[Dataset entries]
▬▬▬▬▬▬
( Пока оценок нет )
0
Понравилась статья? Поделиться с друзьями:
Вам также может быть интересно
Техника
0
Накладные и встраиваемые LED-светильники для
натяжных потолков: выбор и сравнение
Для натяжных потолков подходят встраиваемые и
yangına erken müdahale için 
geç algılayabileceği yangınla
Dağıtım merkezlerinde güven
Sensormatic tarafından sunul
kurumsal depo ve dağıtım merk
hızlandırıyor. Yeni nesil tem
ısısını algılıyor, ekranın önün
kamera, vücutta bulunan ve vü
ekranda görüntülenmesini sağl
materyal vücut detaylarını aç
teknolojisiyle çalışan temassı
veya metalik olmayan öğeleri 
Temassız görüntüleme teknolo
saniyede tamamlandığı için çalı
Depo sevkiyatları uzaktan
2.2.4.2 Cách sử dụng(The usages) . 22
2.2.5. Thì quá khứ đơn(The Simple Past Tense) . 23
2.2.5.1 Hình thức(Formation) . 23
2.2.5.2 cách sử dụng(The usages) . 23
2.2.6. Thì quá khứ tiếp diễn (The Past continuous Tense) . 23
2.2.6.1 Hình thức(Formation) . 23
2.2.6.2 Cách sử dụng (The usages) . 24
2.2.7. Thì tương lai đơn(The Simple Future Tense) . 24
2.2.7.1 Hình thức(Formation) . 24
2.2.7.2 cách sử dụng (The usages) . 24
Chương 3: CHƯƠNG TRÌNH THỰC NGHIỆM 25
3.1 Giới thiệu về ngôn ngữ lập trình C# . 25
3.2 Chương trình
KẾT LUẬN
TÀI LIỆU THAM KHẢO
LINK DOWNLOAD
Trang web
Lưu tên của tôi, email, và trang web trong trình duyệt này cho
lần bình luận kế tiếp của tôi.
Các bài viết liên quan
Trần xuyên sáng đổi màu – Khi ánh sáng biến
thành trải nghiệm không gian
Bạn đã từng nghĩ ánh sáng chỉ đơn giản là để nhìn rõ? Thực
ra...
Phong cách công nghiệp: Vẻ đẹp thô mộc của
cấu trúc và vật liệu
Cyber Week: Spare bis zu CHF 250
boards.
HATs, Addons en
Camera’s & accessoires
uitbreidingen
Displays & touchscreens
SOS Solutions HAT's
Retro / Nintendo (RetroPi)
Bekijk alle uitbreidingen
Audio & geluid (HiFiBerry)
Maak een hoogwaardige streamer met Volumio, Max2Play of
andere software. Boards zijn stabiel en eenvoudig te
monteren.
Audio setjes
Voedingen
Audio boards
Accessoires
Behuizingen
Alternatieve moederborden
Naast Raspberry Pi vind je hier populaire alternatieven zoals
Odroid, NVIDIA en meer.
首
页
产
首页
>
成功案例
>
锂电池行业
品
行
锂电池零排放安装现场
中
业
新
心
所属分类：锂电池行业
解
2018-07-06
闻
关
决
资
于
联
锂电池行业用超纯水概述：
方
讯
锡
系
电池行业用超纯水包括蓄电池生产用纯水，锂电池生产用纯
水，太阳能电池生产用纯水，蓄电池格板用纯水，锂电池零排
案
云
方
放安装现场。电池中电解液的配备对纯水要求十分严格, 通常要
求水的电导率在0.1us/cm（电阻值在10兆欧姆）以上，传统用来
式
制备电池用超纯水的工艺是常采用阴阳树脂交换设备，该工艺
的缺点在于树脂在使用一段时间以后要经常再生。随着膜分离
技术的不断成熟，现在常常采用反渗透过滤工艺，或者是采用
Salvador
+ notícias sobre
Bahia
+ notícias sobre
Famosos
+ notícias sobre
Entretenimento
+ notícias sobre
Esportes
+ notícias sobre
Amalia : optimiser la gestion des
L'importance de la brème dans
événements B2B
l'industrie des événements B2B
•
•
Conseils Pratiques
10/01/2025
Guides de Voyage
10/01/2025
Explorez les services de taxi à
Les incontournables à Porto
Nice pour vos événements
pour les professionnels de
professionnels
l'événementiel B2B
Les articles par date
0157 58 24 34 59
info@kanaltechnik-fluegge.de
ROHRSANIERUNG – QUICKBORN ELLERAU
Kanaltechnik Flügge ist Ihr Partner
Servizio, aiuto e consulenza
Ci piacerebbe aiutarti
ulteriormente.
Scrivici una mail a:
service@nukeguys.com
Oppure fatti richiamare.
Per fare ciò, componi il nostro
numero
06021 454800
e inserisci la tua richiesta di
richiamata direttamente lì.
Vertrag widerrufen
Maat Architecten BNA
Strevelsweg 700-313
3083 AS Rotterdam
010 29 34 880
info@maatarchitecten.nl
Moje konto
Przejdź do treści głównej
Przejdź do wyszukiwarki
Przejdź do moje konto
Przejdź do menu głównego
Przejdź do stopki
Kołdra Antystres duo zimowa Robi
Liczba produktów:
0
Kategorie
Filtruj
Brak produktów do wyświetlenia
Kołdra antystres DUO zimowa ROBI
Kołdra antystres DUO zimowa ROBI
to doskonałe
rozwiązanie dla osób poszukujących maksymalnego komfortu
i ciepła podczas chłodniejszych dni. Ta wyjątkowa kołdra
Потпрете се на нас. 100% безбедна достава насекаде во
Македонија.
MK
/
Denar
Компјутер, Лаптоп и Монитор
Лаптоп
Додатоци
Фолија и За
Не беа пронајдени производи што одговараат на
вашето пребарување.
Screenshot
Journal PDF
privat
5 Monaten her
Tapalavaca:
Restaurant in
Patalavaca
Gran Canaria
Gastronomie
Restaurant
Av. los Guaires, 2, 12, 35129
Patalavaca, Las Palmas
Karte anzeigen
▬▬▬▬▬▬
## Exercise aim
In the lines above, spot each one that contains the word "потолков" and copy it.

## Response
натяжных потолков: выбор и сравнение
Для натяжных потолков подходят встраиваемые и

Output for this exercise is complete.